▸ MATERIAL FOR THIS TASK
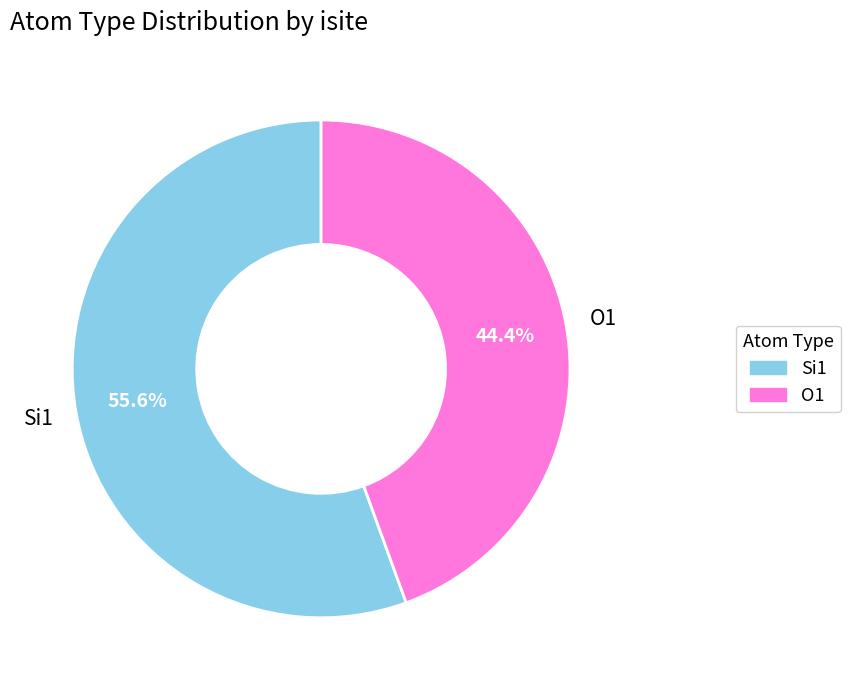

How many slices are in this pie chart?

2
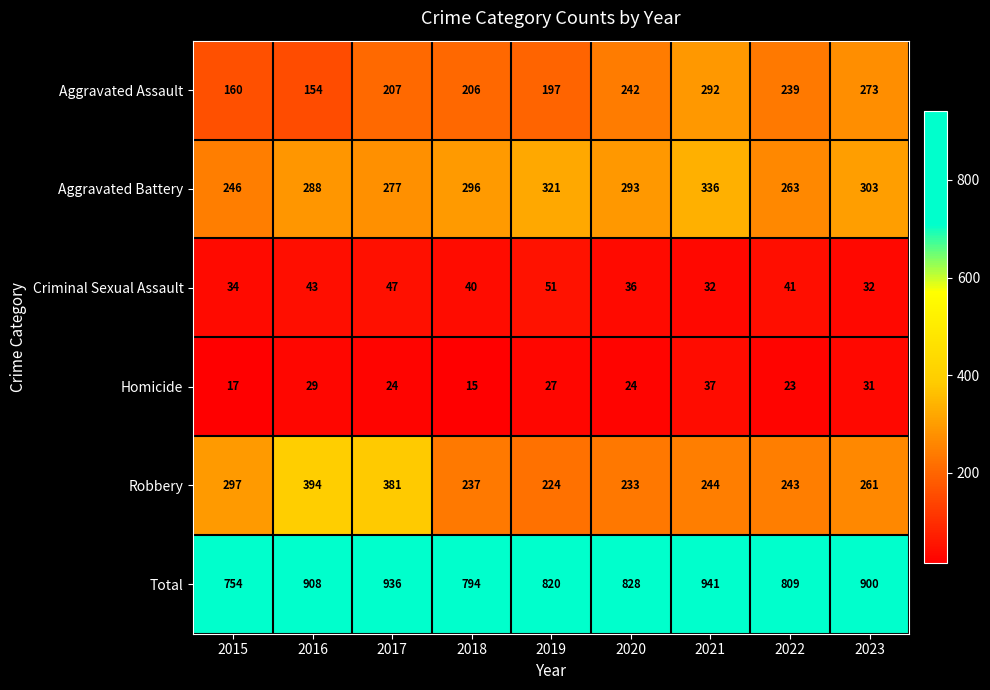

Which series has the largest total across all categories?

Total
...
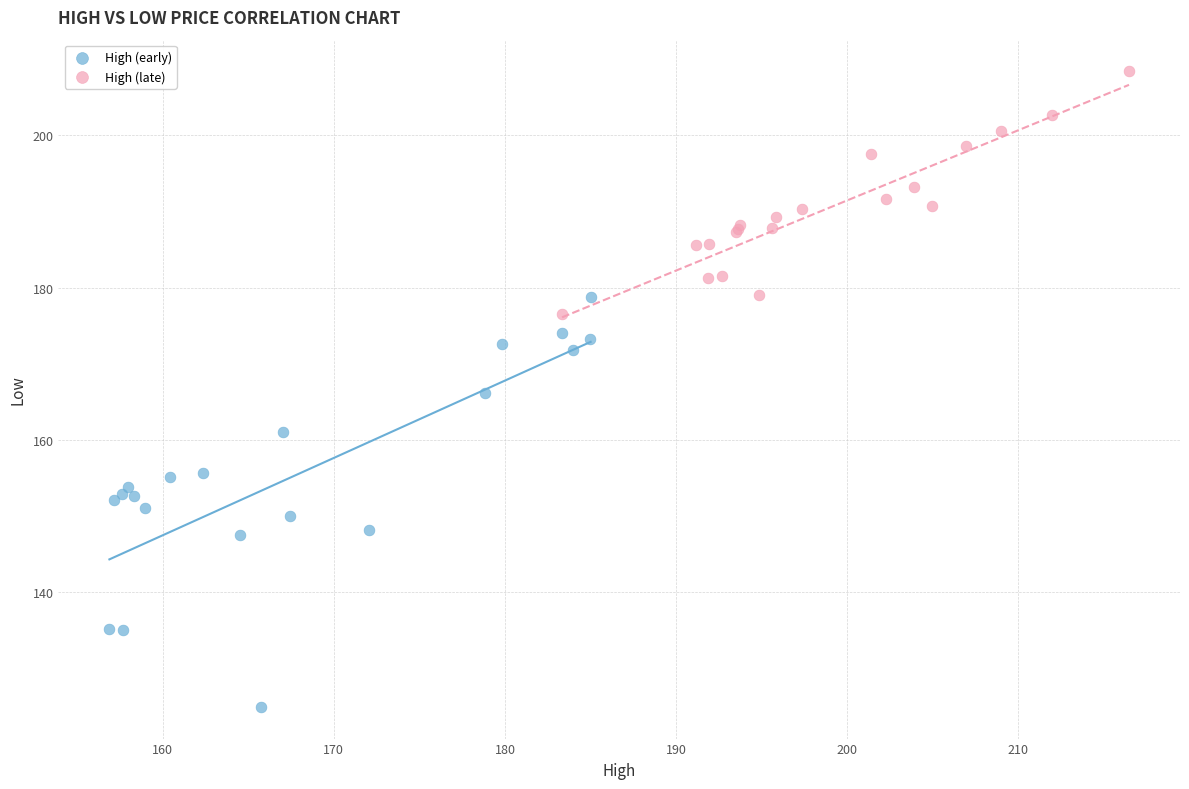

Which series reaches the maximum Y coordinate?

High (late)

▸ PROMPT
Copy the stretch of the listing from the line that contains "Which series reaches" through the line that contains "High (late)". Swap "maximum" for "largest" and keep everything else as it stands.

▸ ANSWER AREA
Which series reaches the largest Y coordinate?

High (late)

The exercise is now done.